13 January 2011

Face Down in the Low Road

(originally published 13January 2011, taken down out of respect for my partner, but now that things tanked, and she was arrested for domestic violence against me, and i have since moved, all bets are off).


I always try to take the high road. But when people mush your face into the mud of the low road, you have to work with what you've got.

What am i talking about? I'm talking about relationships with people. History is replete with jokes about them. But we often joke about the things that are the most painful. It's how human beings reframe and share that commonality of the human condition.

But i have been unable to find anything funny about a group of people that decided to hate me from the start. And why do they hate me? Obviously, some misplaced threat that i represent. I am taking something away from them. I am "forcing" them to do things they don’t want to do, simply because what they’re doing is not acceptable to me. 

I am "forcing" the mother (her belief) to move out of her daughter's house and get her own place. Just like they decided a long time ago before i came on the scene; just as she should do, unless she expects her daughter to keep her life on hold after having 15 years of a rotten relationship before, and unless she expects that D. doesn't deserve to be happy; and unless she expects to live with her daughter for the rest of her life for fear that she might have to take care of herself and spend time alone...perhaps she's afraid she won't like the company. I don't.

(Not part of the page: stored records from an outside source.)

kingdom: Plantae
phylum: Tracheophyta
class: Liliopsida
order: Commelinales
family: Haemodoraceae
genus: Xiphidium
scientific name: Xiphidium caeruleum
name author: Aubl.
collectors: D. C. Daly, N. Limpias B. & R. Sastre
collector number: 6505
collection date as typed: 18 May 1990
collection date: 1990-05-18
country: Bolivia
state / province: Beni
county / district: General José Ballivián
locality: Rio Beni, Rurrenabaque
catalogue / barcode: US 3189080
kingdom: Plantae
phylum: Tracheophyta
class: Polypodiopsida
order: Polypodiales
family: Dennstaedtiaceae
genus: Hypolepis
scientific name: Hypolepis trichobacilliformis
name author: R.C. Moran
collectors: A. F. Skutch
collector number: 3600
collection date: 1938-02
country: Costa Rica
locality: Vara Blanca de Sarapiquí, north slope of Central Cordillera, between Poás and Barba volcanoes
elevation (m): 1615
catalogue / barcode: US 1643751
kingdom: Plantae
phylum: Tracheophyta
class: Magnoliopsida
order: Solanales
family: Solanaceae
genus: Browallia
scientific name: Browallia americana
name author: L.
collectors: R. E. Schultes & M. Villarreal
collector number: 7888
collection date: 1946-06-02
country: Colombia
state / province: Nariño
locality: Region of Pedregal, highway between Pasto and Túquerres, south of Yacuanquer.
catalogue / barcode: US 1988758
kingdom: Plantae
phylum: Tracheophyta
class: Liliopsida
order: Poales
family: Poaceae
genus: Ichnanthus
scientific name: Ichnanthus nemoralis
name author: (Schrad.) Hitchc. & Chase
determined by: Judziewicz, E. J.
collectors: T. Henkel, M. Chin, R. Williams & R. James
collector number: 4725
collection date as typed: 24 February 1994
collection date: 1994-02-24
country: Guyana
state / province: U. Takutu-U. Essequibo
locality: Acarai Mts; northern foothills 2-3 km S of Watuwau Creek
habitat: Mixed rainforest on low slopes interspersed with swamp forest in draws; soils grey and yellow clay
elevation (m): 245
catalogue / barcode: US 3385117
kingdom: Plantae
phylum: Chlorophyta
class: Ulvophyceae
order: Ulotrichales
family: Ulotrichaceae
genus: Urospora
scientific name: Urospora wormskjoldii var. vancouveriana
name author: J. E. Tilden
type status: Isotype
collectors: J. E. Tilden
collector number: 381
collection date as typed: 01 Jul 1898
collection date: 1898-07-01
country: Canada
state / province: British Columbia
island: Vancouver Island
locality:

And there's even one "friend" in the bunch who has betrayed my partner--also apparently 
because of me. (If I were only a tiny bit more insecure, i would think that i was some kind of unwitting monster. But i know better). Now, while i find this threat-stance absurd, since a partner never can take the place of a mother or a friend or a sister, absurdity cannot make way for reason in their minds. The irony is that people do all kinds of things to avoid the things they fear most, and those things can often lead them head-on into the very results they seek to avoid.

All i know is, i find it reprehensible that a group of people who profess to love D. are
doing everything in their power to destroy her life. The stress this has caused us both has resulted in fighting, sleepless nights,and sleeping nights filled with nightmares; it has caused D. to leave the only job she felt she was perfect for; it has caused trips to the doctor for medication she's never had to take in her life; it's triggered every fear, every insecurity, every pain, and every ounce of anger I have ever possessed, and it's done it all at once and in spades.

And all because being petty and selfish and shallow is more important than having integrity, character and love.

For a while, there was not even a tiny part of me that was open to reconciliation. It would take a great deal of sincerity and heartfelt apologies, the sort that come from personal epiphany and evolution. Now, there is a tiny part, but i think only because I find it so sad for D. that she has been dragged behind this horse for so long, and for no reason that makes any sense. I know what it's like to have a family betray you, and that kind of pain never completely goes away. The larger part of me, however, hopes that they have this sort of pain visited on them, and they learn, viscerally, what it's like to have that kind of injury inflicted on them. Only then will they appreciate what they have done. The damage they have caused. And only then, can they ever hope to make it right again. I hope, for my partner's sake, they do make it right. But until then, we must behave as though they don't exist. Acknowledging that  this kind of selfish cruelty exists--and in your family--is just too painful to consider for longer than a nano-second.